**WHAT TO WORK ON**
Which lines in the material below contain the string "offsetDistance"? Pick out each such line and copy it in full.

== SOURCE RECORDS ==

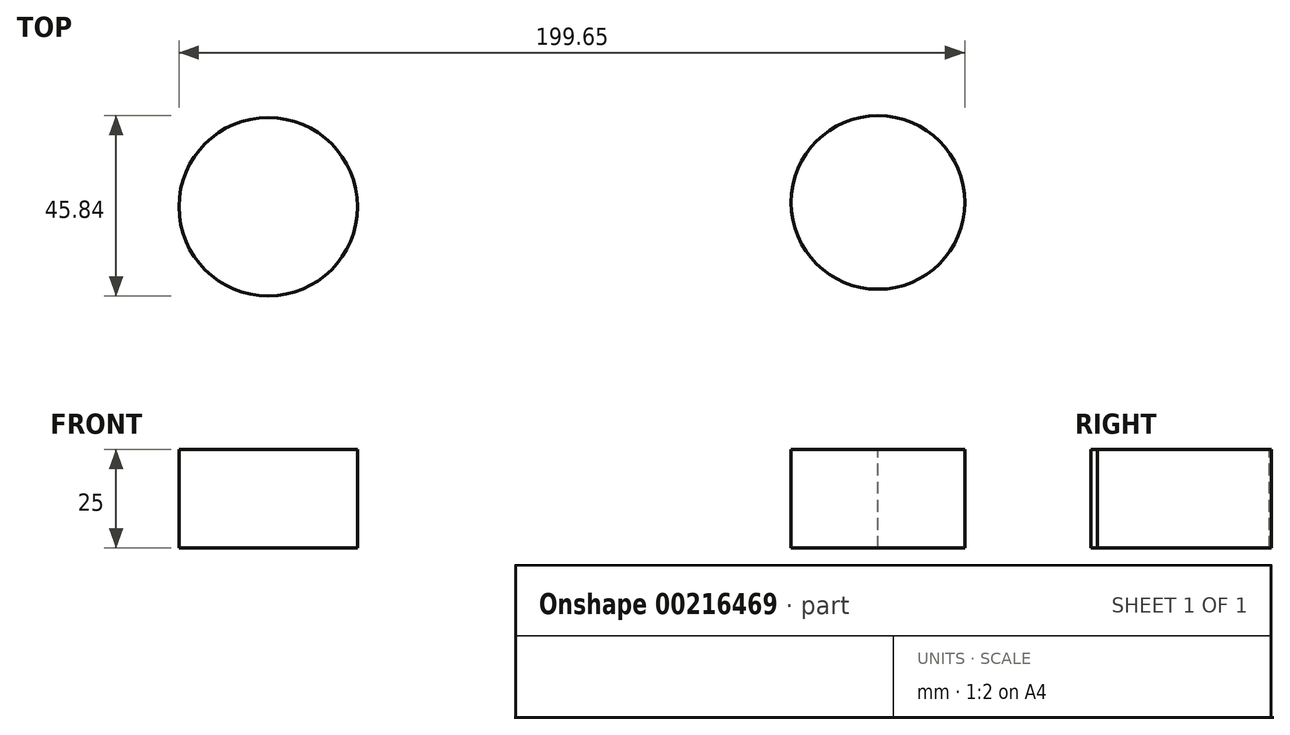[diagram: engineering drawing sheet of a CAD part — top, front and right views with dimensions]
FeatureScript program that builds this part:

===
== SOURCE RECORDS ==

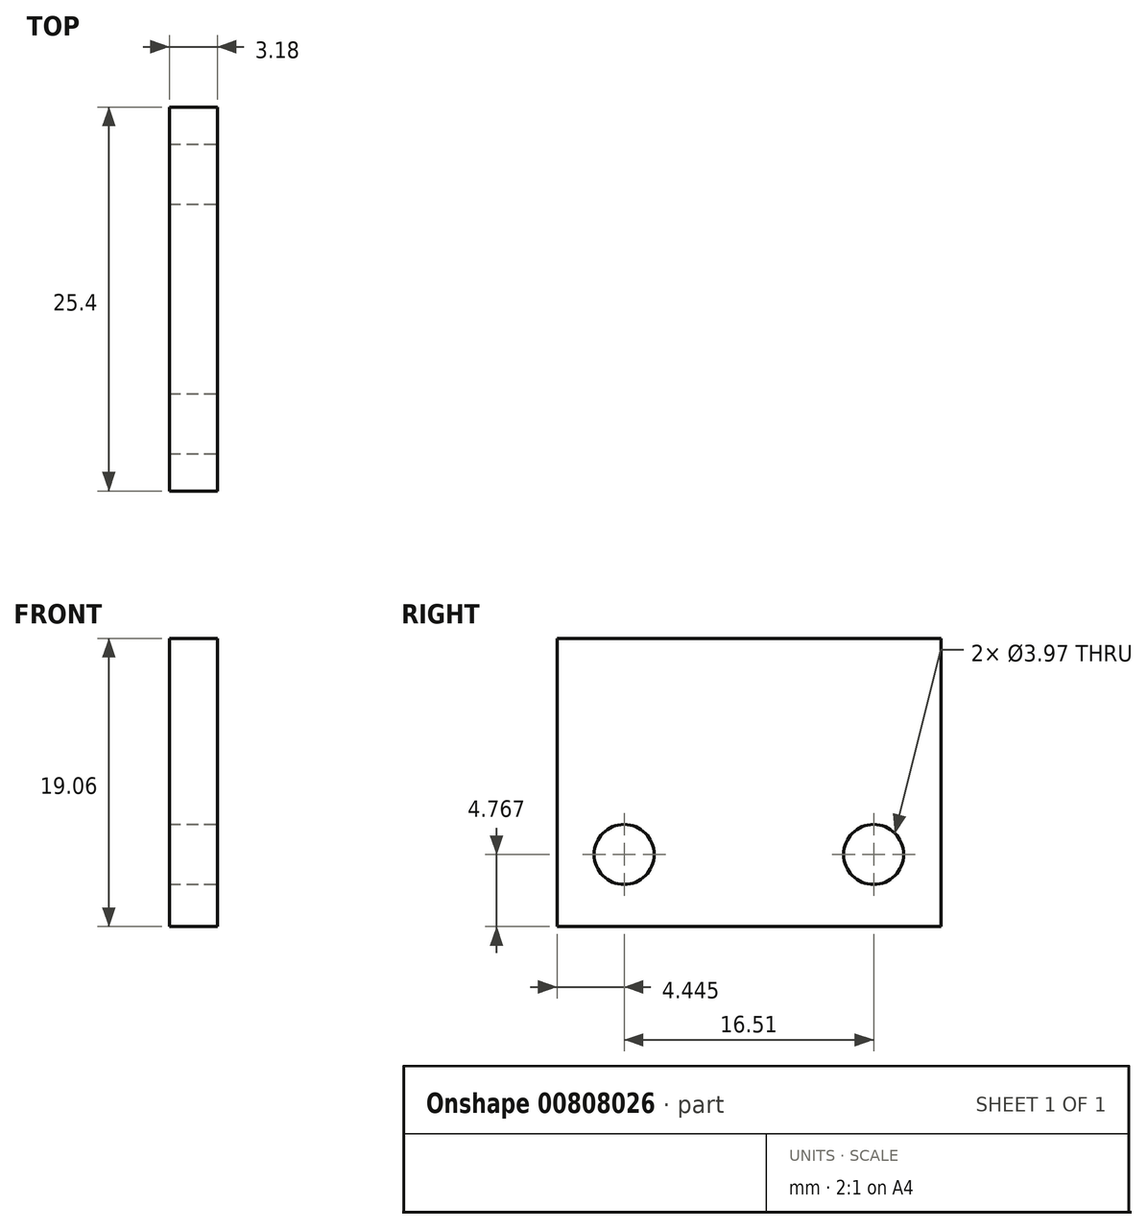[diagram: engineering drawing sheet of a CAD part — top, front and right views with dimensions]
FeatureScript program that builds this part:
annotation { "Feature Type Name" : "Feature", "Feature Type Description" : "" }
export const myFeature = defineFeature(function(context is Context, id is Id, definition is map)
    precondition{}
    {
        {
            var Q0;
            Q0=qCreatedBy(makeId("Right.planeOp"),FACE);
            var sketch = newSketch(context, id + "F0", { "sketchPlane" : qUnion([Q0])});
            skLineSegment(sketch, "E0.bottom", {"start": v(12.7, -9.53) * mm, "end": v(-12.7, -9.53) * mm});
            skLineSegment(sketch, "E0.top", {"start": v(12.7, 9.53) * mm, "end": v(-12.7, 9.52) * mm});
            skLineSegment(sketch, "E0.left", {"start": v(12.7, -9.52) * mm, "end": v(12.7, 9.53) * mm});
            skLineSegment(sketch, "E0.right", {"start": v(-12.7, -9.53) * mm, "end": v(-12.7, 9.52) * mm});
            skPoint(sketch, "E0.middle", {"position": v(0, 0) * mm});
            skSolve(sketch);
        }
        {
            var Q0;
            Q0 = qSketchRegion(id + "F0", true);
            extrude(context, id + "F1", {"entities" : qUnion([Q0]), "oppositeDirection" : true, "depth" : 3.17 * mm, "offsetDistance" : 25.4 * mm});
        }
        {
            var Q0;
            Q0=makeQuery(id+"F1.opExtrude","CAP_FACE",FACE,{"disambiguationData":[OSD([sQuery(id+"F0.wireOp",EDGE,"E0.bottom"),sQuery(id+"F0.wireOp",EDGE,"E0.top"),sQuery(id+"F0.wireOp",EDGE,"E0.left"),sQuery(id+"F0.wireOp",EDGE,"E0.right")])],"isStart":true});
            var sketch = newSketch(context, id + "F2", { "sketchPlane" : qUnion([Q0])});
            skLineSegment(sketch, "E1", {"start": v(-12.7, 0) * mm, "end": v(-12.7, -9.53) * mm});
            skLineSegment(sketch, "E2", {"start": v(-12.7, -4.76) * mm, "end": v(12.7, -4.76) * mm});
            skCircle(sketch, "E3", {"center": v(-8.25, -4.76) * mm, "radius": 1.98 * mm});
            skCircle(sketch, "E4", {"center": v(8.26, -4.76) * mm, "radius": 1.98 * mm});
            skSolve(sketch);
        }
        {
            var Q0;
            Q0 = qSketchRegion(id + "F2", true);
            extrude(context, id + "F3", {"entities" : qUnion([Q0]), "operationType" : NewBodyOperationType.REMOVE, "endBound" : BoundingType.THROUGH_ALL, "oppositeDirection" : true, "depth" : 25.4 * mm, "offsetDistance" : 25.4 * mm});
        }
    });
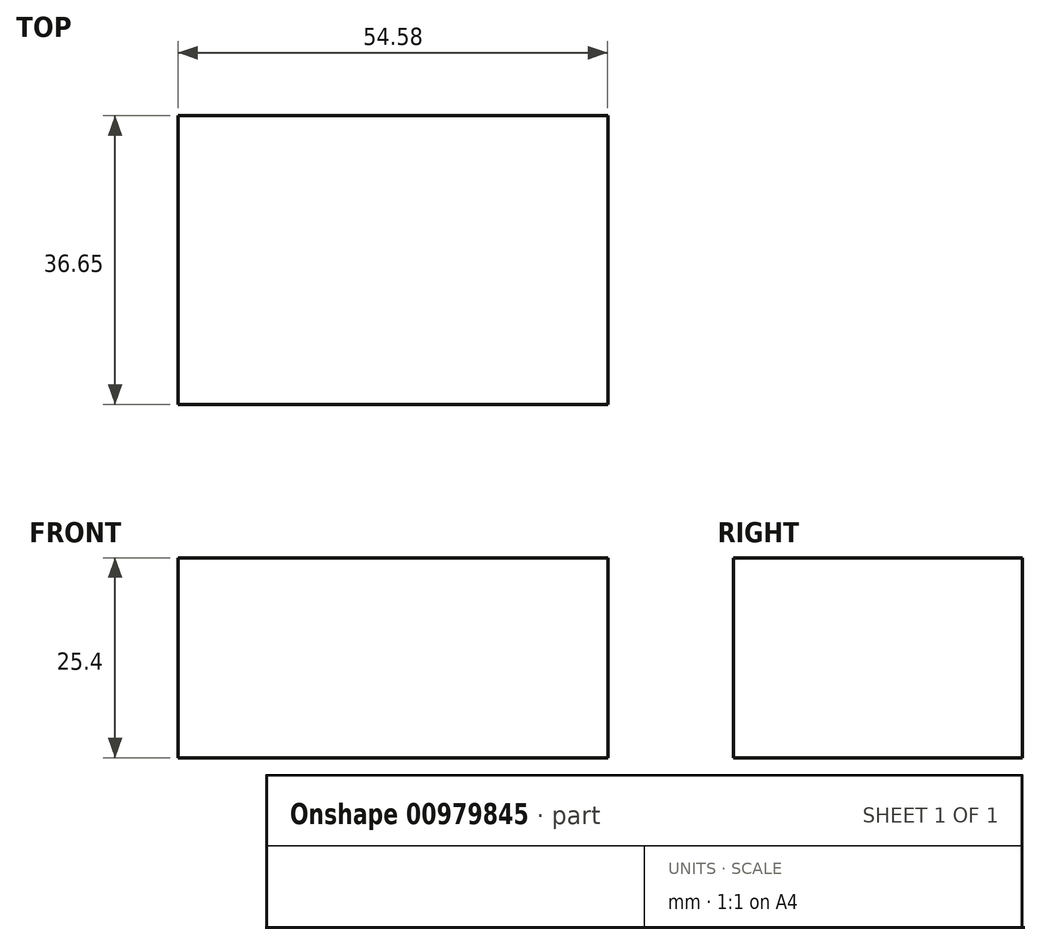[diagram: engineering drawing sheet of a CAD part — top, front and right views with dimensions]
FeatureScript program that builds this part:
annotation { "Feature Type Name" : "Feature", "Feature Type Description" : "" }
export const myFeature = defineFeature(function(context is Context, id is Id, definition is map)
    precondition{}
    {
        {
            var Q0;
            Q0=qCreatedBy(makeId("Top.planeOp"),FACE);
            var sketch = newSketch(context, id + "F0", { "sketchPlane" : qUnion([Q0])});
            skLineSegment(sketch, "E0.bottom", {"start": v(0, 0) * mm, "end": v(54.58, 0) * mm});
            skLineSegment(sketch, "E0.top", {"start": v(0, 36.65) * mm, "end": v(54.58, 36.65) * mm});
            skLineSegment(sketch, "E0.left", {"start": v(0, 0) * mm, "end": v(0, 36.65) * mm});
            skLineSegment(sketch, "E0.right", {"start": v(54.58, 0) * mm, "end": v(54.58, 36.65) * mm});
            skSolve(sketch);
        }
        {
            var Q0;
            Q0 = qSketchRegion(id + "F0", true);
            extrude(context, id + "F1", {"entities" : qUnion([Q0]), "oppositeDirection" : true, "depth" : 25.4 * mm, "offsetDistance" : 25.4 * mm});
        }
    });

===
== SOURCE RECORDS ==

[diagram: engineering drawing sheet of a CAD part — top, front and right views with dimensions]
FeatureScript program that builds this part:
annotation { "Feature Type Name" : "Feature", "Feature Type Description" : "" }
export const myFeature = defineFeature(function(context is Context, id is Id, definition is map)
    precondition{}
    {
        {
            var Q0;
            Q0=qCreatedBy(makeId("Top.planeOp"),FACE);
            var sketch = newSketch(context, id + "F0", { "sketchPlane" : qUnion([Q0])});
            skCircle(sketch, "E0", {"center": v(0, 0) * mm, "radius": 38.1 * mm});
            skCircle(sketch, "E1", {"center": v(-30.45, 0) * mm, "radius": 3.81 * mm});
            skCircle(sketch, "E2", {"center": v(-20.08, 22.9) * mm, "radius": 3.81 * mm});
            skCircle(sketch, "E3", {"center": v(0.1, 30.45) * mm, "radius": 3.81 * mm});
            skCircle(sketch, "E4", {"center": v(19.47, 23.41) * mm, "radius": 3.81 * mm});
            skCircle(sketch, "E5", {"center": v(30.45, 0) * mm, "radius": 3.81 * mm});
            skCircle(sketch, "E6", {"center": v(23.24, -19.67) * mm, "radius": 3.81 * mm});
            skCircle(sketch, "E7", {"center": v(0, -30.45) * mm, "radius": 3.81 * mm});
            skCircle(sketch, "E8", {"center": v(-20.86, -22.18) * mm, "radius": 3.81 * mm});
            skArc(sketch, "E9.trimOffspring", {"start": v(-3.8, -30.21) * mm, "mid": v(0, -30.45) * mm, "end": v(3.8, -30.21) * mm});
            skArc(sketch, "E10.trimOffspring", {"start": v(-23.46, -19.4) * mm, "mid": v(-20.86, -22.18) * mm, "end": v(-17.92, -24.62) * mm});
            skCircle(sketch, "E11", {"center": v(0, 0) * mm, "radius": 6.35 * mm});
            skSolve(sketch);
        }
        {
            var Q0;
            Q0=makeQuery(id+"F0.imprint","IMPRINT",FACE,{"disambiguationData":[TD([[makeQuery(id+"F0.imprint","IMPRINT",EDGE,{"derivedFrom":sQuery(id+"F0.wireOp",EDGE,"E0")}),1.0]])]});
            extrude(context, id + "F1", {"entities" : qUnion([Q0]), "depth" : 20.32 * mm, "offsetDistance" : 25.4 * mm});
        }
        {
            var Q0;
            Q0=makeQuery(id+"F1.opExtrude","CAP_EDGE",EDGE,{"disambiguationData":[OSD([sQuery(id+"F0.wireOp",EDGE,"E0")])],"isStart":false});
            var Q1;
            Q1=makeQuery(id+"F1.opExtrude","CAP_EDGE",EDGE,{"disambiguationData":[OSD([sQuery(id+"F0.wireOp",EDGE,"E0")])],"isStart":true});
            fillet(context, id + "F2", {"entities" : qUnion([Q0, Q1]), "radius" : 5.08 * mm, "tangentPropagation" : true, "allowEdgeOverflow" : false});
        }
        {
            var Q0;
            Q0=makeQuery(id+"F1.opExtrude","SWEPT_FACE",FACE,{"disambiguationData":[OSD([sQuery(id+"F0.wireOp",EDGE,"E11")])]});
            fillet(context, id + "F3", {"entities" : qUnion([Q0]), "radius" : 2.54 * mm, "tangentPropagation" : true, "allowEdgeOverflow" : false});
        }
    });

===

**CORRECT ANSWER**
            extrude(context, id + "F1", {"entities" : qUnion([Q0]), "oppositeDirection" : true, "depth" : 3.17 * mm, "offsetDistance" : 25.4 * mm});
            extrude(context, id + "F3", {"entities" : qUnion([Q0]), "operationType" : NewBodyOperationType.REMOVE, "endBound" : BoundingType.THROUGH_ALL, "oppositeDirection" : true, "depth" : 25.4 * mm, "offsetDistance" : 25.4 * mm});
            extrude(context, id + "F1", {"entities" : qUnion([Q0]), "oppositeDirection" : true, "depth" : 25.4 * mm, "offsetDistance" : 25.4 * mm});
            extrude(context, id + "F1", {"entities" : qUnion([Q0]), "depth" : 20.32 * mm, "offsetDistance" : 25.4 * mm});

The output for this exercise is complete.